Stored data —
BEGIN

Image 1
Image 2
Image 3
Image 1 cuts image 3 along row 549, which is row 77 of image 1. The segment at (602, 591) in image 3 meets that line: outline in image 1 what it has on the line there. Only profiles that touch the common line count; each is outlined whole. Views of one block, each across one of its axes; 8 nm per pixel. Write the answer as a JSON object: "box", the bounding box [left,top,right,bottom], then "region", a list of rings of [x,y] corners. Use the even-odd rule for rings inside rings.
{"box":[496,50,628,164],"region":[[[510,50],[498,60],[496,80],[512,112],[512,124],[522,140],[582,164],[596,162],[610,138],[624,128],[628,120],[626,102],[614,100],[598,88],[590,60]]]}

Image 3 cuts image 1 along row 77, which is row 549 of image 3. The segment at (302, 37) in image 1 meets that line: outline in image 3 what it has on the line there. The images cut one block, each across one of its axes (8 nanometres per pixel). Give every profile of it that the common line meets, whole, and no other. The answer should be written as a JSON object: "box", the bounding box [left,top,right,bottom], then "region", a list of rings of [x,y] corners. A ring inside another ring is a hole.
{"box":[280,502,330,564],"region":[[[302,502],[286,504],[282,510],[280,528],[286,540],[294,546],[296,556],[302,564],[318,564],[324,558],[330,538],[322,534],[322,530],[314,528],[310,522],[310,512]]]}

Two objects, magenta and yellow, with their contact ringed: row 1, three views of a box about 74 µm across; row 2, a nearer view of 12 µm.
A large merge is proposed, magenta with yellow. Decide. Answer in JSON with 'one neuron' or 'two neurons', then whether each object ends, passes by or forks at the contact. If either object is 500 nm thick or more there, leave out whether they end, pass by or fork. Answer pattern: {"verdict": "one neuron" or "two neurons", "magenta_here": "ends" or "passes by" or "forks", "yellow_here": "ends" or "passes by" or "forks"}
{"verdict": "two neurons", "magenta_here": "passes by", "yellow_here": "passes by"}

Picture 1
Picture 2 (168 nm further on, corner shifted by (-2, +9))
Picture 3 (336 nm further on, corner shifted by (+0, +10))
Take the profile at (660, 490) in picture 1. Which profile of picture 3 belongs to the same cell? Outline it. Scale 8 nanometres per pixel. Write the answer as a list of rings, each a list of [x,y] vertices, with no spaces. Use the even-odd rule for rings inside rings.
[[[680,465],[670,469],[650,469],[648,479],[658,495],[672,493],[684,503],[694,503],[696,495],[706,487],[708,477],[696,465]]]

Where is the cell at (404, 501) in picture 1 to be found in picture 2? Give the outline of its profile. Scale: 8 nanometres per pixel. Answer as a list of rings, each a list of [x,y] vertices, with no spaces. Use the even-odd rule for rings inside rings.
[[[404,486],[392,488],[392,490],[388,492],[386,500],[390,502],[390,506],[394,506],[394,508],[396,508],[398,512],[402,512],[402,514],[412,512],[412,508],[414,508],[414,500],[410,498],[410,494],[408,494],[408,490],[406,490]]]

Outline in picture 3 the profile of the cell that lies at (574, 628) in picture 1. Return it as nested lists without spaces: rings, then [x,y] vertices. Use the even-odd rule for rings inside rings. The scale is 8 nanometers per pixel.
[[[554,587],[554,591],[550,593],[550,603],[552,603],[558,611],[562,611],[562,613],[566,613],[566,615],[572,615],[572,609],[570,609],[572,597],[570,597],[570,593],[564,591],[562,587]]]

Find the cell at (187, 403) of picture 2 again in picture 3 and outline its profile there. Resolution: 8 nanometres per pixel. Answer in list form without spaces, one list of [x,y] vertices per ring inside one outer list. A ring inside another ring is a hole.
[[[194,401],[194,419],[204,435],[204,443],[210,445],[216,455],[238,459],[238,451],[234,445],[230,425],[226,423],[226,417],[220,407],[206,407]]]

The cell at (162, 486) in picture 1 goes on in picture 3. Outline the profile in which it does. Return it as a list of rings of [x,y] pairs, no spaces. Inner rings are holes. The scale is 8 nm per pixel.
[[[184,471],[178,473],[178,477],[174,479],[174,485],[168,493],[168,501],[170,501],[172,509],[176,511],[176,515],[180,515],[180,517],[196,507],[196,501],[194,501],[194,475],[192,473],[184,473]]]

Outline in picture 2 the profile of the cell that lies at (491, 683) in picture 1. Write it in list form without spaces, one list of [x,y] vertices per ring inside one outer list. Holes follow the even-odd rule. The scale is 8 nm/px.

END

Task description — Show each line in the listing above that has "further".

Answer to the problem —
Picture 2 (168 nm further on, corner shifted by (-2, +9))
Picture 3 (336 nm further on, corner shifted by (+0, +10))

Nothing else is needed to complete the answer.